▶ VORLIEGENDER TEXT
Ist natürlich schon etwas blöd, dass die Dokumentation über Janis Joplin von Amy Berg ausgerechnet jetzt in den Kinos anläuft, wo alle Welt gerade damit beschäftigt ist, mit dem plötzlichen Tod von David Bowie klar zu kommen. Wo überall von Meta-Ebenen bei der popkulturellen Signifizierung von Einsamkeit und Verlorenheit, vom artifiziell-reflexiven »Being-an-Alien« zu lesen ist. In diesem Kontext wirkt der maskuline Blues-Rock, mit dem Janis Joplin sich ausgedrückt hat, noch straighter und muffiger authentisch als ohnehin schon.
Joplin steht in gewisser Weise exemplarisch für die Generation vor Bowie, der glücklichweise durch die Warhol-Schule gegangen ist und sich über schützende Inszenierungen alternativer Ego-Entwürfe Gedanken machte, wo Joplin »nur« ihr »real me« verausgabend in den Ring werfen konnte, um Wünsche zu formulieren und von Ängsten zu sprechen. Als »little girl«, deren Power und Selbstbewusstsein immerhin hinreichte, um eine durchaus in ihren Möglichkeiten limitierte Bluesrock-Band auf Kurs zu bringen, aber selbst in ihren erfolgreichsten Karriere-Phasen immer damit rechnen musste, von Männern wie Country Joe McDonald schmerzhaft versetzt zu werden. Was in diesem Film sogar noch retrospektiv vor laufender Kamera geschieht.
Kann die Sängerin Janis Joplin als exemplarisches Beispiel für eine selbstbewusste Künstlerin gelten, die in den 1960er Jahren Karriere in dem von Männern dominierten Musikbusiness machte? Mag sein, so ganz sicher ist sich die betont sorgfältig gearbeitete Dokumentation von Amy Berg da auch nicht, zumal sie die Künstlerin auf eine angenehme Weise zurückhaltend auf Distanz hält und sie nicht zu einer Repräsentantin für irgendetwas („the quintessential middle-class-misfit“ wurde Joplin einmal in einer TV-Dokumentation genannt) zu machen trachtet.
Janis Joplin hatte das große Glück, dass ihr die prosperierende Gegenkultur der Hippie-Zeit einen Platz anbieten konnte, an dem sie ungewöhnliches Talent zumindest für eine kurze Zeit ausleben konnte, wenngleich sie von ihrer Selbstwahrnehmung der „All American Girl“-Idee verhaftet blieb und ihren Eltern brav Briefe nach Hause schrieb, in denen sie um Anerkennung kämpfte. Die Biografie, die Amy Berg unter Einbezug von reichlich Archivmaterial (immer wieder dieses Staunen über den Materialreichtum, der aus den Archiven zu bergen ist!) und durch teilweise widersprüchliche Interviews mit überlebenden Zeitzeugen wie Bob Weir, Dick Cavett oder Country Joe McDonald rekonstruiert, ist durchaus schmerzhaft und zeugt von großen Verletzungen und Verunsicherungen.

▶ FRAGEN ZUM MATERIAL
A: Welche überlebenden Zeitzeugen werden in der Besprechung der Janis-Joplin-Dokumentation als Interviewpartner genannt?
B: Greif die Besprechung der Janis-Joplin-Dokumentation wieder auf und führe sie nach ihrem letzten Satz weiter.

▶ Daten zur räumlichen Verortung
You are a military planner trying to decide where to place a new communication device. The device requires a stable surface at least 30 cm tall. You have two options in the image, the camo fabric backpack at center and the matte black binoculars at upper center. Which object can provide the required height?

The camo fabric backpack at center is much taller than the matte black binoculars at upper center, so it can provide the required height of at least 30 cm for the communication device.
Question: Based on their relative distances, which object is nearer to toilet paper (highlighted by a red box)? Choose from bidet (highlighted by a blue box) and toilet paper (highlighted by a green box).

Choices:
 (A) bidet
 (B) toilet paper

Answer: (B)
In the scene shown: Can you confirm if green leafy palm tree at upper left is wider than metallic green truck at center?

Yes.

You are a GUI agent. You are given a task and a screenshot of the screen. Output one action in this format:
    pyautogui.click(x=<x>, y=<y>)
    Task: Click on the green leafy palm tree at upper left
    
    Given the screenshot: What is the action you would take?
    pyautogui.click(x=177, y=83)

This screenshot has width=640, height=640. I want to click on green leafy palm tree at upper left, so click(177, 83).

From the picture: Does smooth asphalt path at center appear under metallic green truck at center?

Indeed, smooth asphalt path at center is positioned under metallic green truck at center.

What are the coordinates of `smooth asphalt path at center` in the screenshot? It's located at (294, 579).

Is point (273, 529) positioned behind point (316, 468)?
--
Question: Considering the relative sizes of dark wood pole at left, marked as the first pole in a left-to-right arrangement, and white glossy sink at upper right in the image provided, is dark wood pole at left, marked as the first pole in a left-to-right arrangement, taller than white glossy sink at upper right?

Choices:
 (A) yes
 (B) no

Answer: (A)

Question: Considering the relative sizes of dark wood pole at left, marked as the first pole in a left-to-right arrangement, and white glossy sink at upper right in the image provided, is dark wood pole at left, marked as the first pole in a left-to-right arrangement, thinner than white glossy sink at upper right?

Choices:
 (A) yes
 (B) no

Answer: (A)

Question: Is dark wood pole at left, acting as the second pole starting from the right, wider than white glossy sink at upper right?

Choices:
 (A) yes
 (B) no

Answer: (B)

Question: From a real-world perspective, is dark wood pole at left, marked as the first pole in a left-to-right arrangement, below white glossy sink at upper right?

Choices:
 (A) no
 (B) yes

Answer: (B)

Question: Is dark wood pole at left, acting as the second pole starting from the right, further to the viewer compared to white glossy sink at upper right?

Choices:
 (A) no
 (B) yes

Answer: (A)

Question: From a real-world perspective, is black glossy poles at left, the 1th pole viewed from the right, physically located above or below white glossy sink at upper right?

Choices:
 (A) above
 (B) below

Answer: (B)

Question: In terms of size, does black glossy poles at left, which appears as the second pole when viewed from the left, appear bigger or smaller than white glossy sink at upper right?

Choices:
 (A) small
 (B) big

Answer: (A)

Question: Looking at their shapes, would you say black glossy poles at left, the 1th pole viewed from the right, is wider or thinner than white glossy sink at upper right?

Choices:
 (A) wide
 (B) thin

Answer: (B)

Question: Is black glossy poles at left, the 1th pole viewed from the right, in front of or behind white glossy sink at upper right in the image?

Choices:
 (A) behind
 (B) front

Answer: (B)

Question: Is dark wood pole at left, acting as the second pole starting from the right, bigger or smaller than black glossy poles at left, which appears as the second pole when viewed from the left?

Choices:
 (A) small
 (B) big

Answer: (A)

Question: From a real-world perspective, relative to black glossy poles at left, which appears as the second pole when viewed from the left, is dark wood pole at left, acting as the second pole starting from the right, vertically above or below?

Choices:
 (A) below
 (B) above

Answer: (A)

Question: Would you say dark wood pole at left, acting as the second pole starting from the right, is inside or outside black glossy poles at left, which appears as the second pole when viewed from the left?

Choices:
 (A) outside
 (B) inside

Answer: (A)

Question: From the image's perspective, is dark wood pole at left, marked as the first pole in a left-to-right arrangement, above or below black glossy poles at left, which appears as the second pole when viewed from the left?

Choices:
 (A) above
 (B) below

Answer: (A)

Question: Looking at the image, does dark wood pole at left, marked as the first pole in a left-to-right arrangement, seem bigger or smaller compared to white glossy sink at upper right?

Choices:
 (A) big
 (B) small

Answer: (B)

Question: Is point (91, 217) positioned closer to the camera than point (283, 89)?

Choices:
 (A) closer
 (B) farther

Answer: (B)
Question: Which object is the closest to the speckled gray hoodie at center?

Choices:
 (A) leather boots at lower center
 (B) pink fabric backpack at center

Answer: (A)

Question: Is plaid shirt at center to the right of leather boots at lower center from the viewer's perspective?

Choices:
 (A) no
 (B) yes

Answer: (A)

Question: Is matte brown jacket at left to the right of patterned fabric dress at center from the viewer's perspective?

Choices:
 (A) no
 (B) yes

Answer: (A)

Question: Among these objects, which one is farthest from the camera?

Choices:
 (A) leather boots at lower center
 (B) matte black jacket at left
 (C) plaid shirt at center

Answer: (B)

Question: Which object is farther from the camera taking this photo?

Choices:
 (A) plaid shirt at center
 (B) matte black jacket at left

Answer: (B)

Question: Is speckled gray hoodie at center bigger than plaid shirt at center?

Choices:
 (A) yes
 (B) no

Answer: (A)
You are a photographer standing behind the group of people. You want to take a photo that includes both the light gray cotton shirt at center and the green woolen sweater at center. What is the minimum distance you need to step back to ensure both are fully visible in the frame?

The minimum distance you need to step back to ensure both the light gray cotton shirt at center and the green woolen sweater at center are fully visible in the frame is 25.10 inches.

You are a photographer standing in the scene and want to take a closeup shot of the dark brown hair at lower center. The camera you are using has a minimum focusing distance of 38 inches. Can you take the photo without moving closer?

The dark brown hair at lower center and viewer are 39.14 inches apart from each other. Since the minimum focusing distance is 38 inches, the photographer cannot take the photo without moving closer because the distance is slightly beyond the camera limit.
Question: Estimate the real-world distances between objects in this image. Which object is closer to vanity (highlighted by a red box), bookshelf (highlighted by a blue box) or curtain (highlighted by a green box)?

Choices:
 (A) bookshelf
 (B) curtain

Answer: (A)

▶ LÖSUNGEN DER AUFGABEN
A: Bob Weir, Dick Cavett und Country Joe McDonald.

B:
Ihre Jugend in der texanischen Provinz muss man wohl als traumatisch bezeichnen, ihr unkonventionelles Verhalten eckte an und wurde mit offenem Sexismus gekontert. Auf dem College wurde Janis, die bereits ein Faible für den Blues und Beatnik-Literatur hatte, von ihren Kommilitonen zur Strafe zum hässlichsten Jungen des Jahrgangs gewählt. Was für eine Verletzung! Doch auch ihr erster Versuch, in Kalifornien eine Bohéme-Existenz zu führen, endet als Desaster. Ihre Freunde schicken sie nach Hause zurück, weil sie dabei war, sich mit Drogen und Alkohol zu ruinieren. Erst beim zweiten Anlauf gelingt die Karriere, doch spätestens nach ihrem legendären Auftritt beim Monterey Pop Festival 1967 ist Joplin bereits zu groß für ihre Band Big Brother And The Holding Company, mit der sie ein Star geworden war. Ihre Solo-Karriere in anderen Band-Konstellationen war ein stetes Auf und Ab, immer verbunden mit Drogen- und Alkoholproblemen. Ihre prinzipielle Unsicherheit und Einsamkeit konnte Janis Joplin wohl nur auf der Bühne vor Publikum ablegen.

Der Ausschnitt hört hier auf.